The prevalence of ocular morbidity among school children in the city is as high as 30.4 per cent. Further, girls aged above 14 years studying in private schools are at a significantly higher risk of eye diseases, according to a study done by doctors at the Government Medical College and Hospital, Sector 32.
More than 9,000 children from selected schools, with age varying from 6 to 16 years, were screened for ocular morbidity, which means any eye disease regardless of the resultant visual loss. While 73 per cent children were from government schools, 27 per cent were from private schools.
It was found that the overall prevalence of ocular morbidity among schoolchildren was 30.4% and it was significantly higher in private schools than government schools. Further, the problem was more prevalent among females (33.2%) than males (27.7%).
The study revealed, “The prevalence of ocular morbidity increased with increasing age and it was significantly higher (33.2%) in the higher age-group, that is 14-16 years.”
Refractive error was the most common ocular morbidity. Out of total 30.4% ocular morbidity cases, refractive error constituted about 29.3%. Further, the error was significantly higher among females (32.2%) than males (26.5%).
It was followed by colour blindness (1.2%), squint (0.8%), lid abnormalities (0.7%), allergic conjunctivitis (0.4%), congenital anomalies (0.2%) and trauma (0.17%), with vitamin A deficiency being the least prevalent at 0.05%.
The prevalence of refractive error was significantly higher in private schools (38.1%) than government schools (26.0%). A similar trend was seen with colour blindness. On the other hand, in government schools, ocular pathology and squint were more prevalent.

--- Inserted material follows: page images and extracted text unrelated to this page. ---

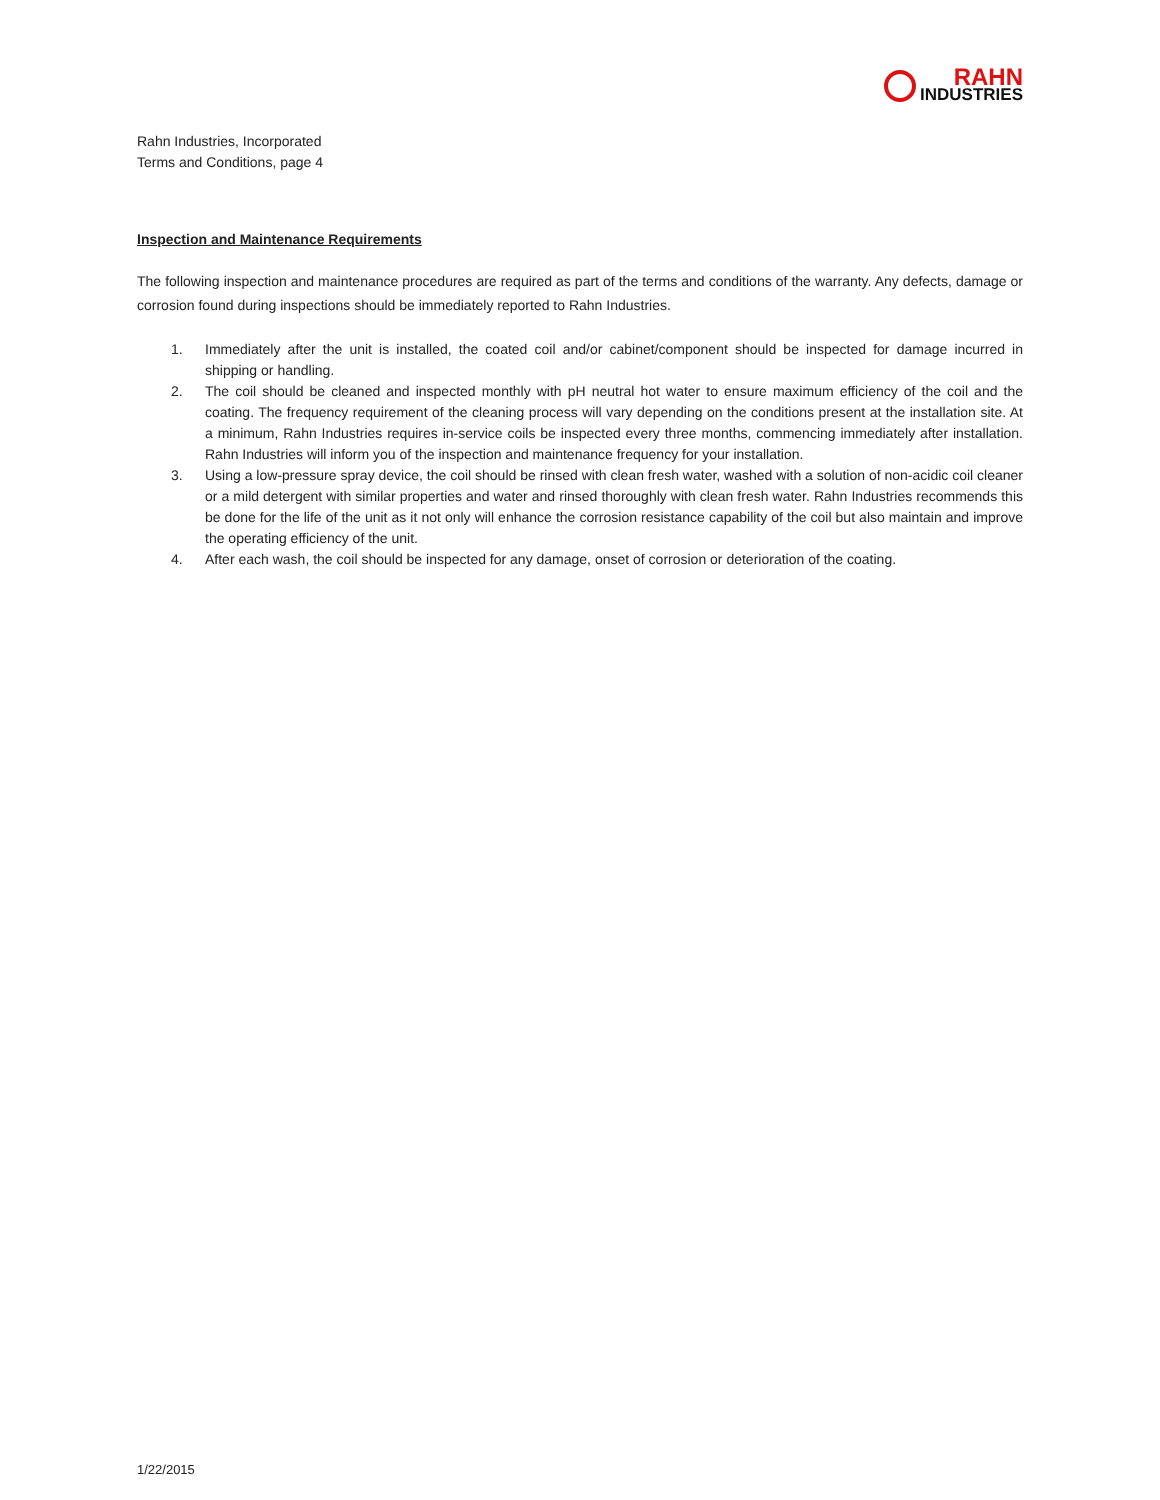RAHN
INDUSTRIES
Rahn Industries, Incorporated
Terms and Conditions, page 4
Inspection and Maintenance Requirements
The following inspection and maintenance procedures are required as part of the terms and conditions of the warranty. Any defects, damage or corrosion found during inspections should be immediately reported to Rahn Industries.
1. Immediately after the unit is installed, the coated coil and/or cabinet/component should be inspected for damage incurred in shipping or handling.
2. The coil should be cleaned and inspected monthly with pH neutral hot water to ensure maximum efficiency of the coil and the coating. The frequency requirement of the cleaning process will vary depending on the conditions present at the installation site. At a minimum, Rahn Industries requires in-service coils be inspected every three months, commencing immediately after installation. Rahn Industries will inform you of the inspection and maintenance frequency for your installation.
3. Using a low-pressure spray device, the coil should be rinsed with clean fresh water, washed with a solution of non-acidic coil cleaner or a mild detergent with similar properties and water and rinsed thoroughly with clean fresh water. Rahn Industries recommends this be done for the life of the unit as it not only will enhance the corrosion resistance capability of the coil but also maintain and improve the operating efficiency of the unit.
4. After each wash, the coil should be inspected for any damage, onset of corrosion or deterioration of the coating.
1/22/2015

The overall prevalence of ocular morbidity increased significantly with age. Ocular pathology was present more in the younger age group of 6-9 years, that is 2%. Colour vision deficiency increased significantly with age, it was more prevalent in 14-16 years (1.5%) than in 6-9 years (0.6%). Refractive error also increased significantly with age.
The study suggests that effective school screening and proper implementation of healthcare facilities at this level can be effective in decreasing the load of visual impairment among the younger population.